(EXERCISE GOAL):
Output exactly the lines from the one with "Preferred Bidder" to the close of the records below, first and last included.

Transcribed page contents
Segment Open
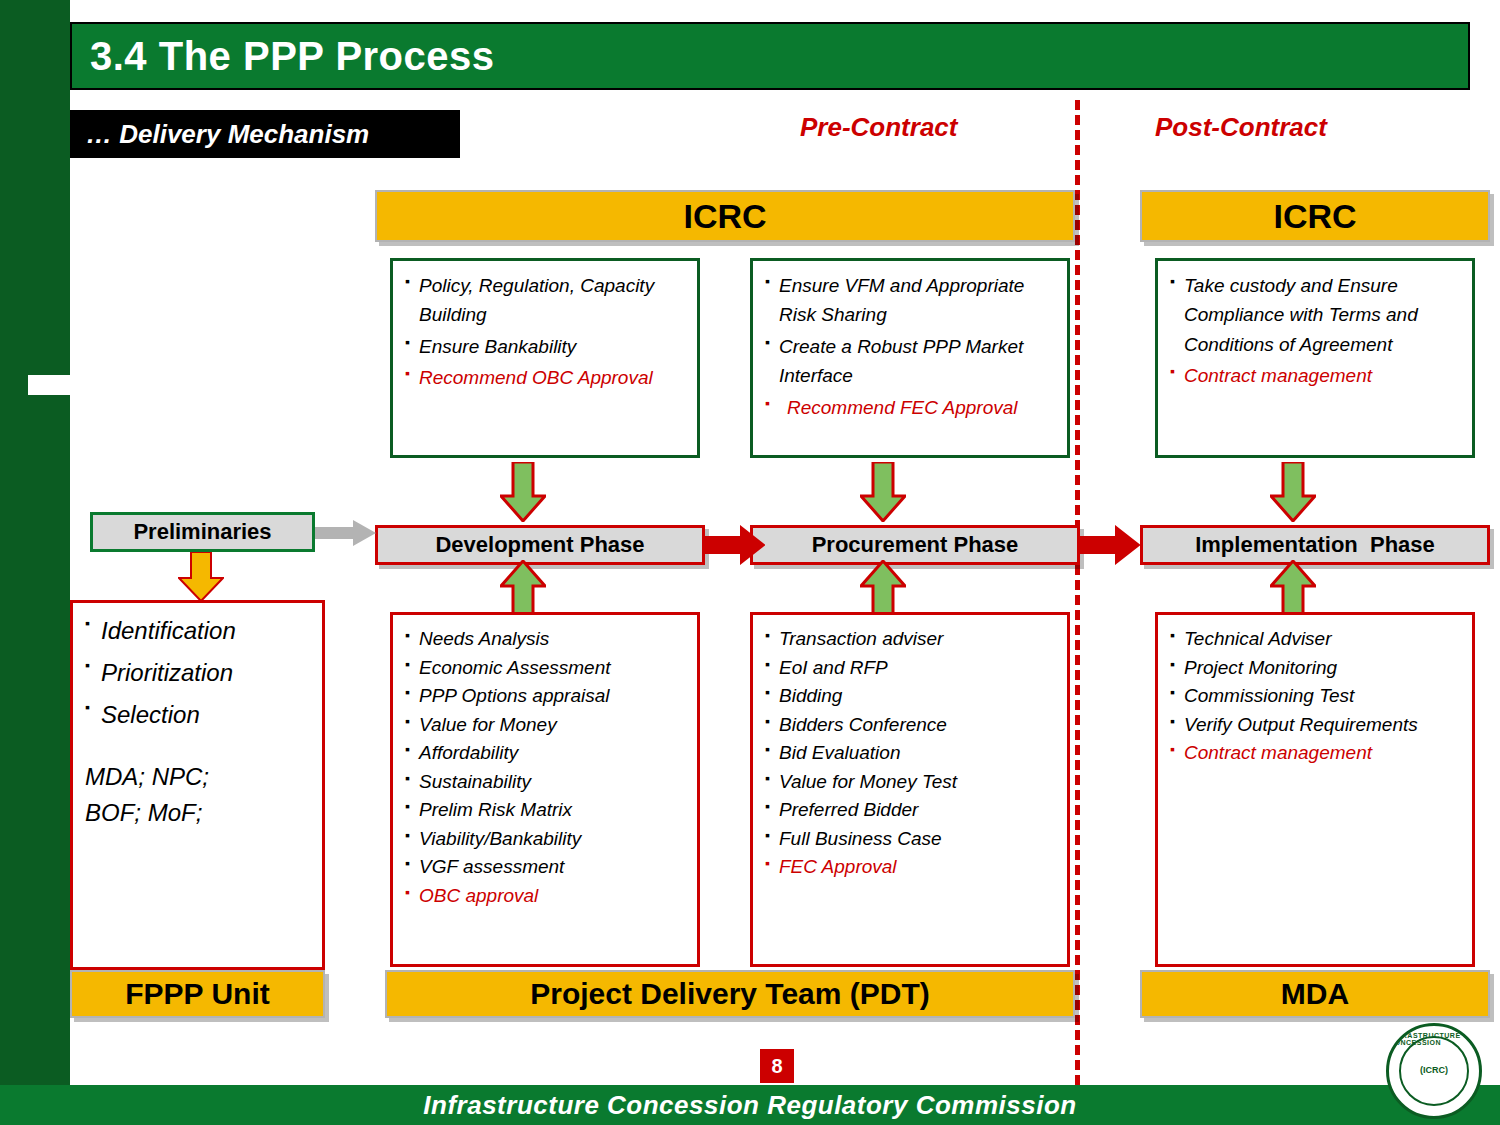3.4 The PPP Process
… Delivery Mechanism
Pre-Contract
Post-Contract
ICRC
ICRC
Policy, Regulation, Capacity Building
Ensure Bankability
Recommend OBC Approval
Ensure VFM and Appropriate Risk Sharing
Create a Robust PPP Market Interface
Recommend FEC Approval
Take custody and Ensure Compliance with Terms and Conditions of Agreement
Contract management
Development Phase
Procurement Phase
Implementation Phase
Preliminaries
Identification
Prioritization
Selection
MDA; NPC;
BOF; MoF;
Needs Analysis
Economic Assessment
PPP Options appraisal
Value for Money
Affordability
Sustainability
Prelim Risk Matrix
Viability/Bankability
VGF assessment
OBC approval
Transaction adviser
EoI and RFP
Bidding
Bidders Conference
Bid Evaluation
Value for Money Test
Preferred Bidder
Full Business Case
FEC Approval
Technical Adviser
Project Monitoring
Commissioning Test
Verify Output Requirements
Contract management
FPPP Unit
Project Delivery Team (PDT)
MDA
8
Infrastructure Concession Regulatory Commission
INFRASTRUCTURE CONCESSION
(ICRC)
Segment Closed
(COMPLETED TASK):
Preferred Bidder
Full Business Case
FEC Approval
Technical Adviser
Project Monitoring
Commissioning Test
Verify Output Requirements
Contract management
FPPP Unit
Project Delivery Team (PDT)
MDA
8
Infrastructure Concession Regulatory Commission
INFRASTRUCTURE CONCESSION
(ICRC)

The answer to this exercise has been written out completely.